As the Hammer starts to eliminate people who won’t toe the line, an unexpected turn of events occurs.  His boss tells him the Board has received anonymous letters accusing him of destroying the company’s relationships with key clients and that he has been sexually harassing female staff.  “What the hell are you doing over there?”, he is asked.  This type of conversation is guaranteed to drain the blood from your face, weaken you at the knees and generate heart palpitations.  Welcome to Japan, Hammer.

 

Just to place this scenario in context, imagine if a Japanese leader was sent to your branch as your boss and could only really communicate with the few Japanese speakers there.  He can’t read or write in the local language. He has no knowledge of the business locally, doesn’t understand the customers and is constantly pushing hard for changes.  Within short order he starts sacking your colleagues, because they have the temerity to say some of these changes are a bad idea and resist them.  How would you react?  What would you be thinking?  What would be the water cooler discussions vibe?

 

Okay, back to the scenario. Good talent starts heading for the exits.  They can see the train wreck coming, so they decide to jump out and because they are good, they have options.  The mediocre and the hopeless have no options, so they stay. 

 

The new policies upset clients and business starts to get lost.

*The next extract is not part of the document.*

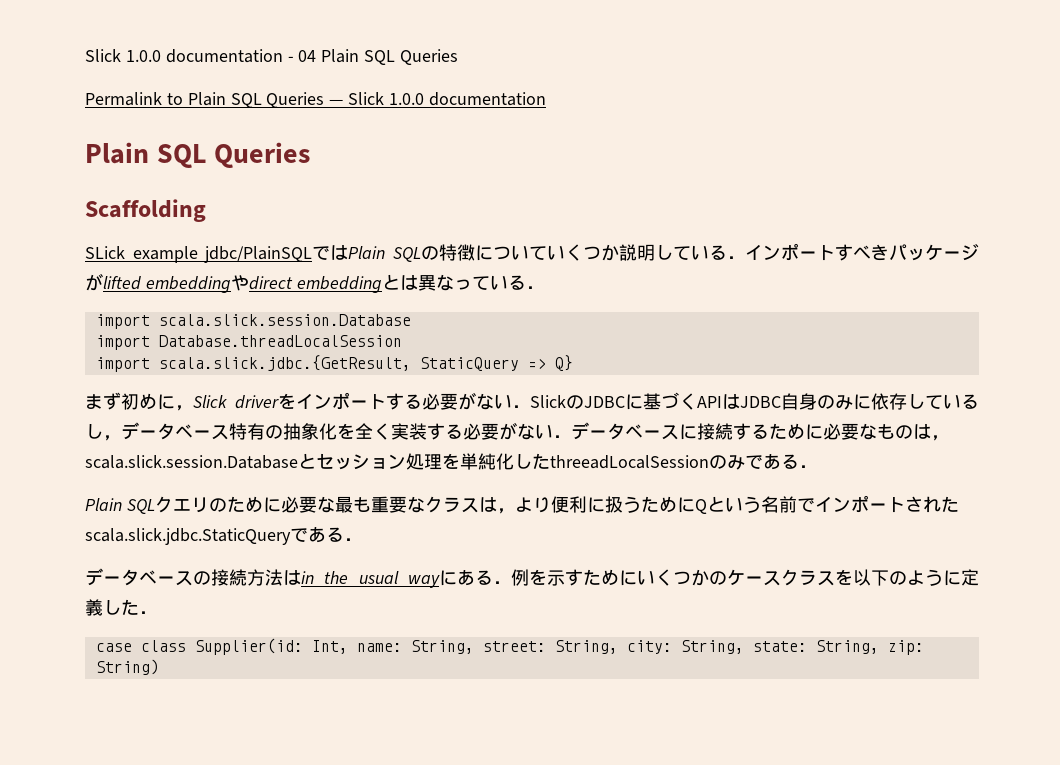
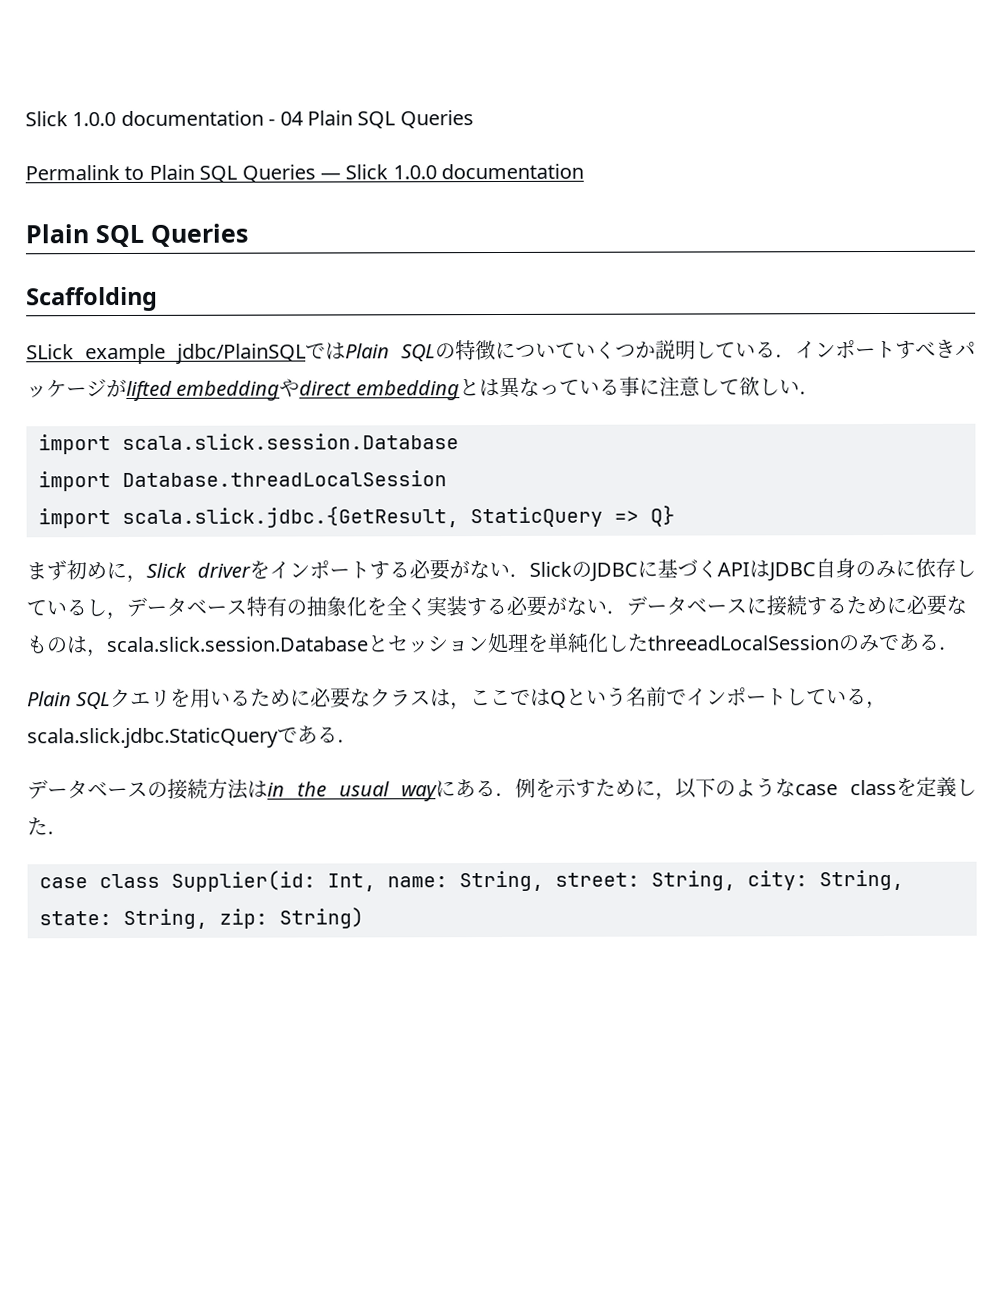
(526, 282) none -> [618,376,800,397] 事に注意して欲しい
[208,496,695,514] のために必要な最も重要なクラスは，より便利に扱うために -> [170,687,552,711] を用いるために必要なクラスは，ここでは
[904,496,959,513] された -> [786,688,888,710] している，
[637,569,961,586] いくつかのケースクラスを以下のように -> [655,777,917,801] ，以下のようなcase classを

People who were shunted out or chose to leave had deep, longstanding relationships with clients and these cannot be replaced easily or quickly.  The global employee annual satisfaction survey results are a horror show.  Results are not coming.  HQ recalls the Hammer and sends out Hammer Mark 2 to start again.

 

This time around, let’s start with understanding how the busines is constructed here. Let’sncover all the spider webs of relationships both within the organisation and externally.  Use your relationship with HQ to get the resources or localisation requests met.  Look for some quick wins for the teams.  Before you even get on the plane for Nippon get some strong air cover at HQ to allow you to not make the mistakes of your recently departed predecessor.

 

Start seriously studying Japanese language, culture, history and business.  Talk to the old timers here who have seen your like before, on how to avoid another train wreck. Hasten slowly but do hasten with changes that will make things better here without blowing up the operation or yourself.  Conscript influencers from within the system to support the needed changes.  But most of all really listen.  Try to find out why things are being done the way they are, before slashing and burning processes and systems.

 

This scenario has been played out so many times and each generation discovers it anew for itself.  Foreign business leaders come and go, but the Japanese market is still here, big, powerful and rich.  So try and be the foreign leader who is a builder, rather than a wrecker.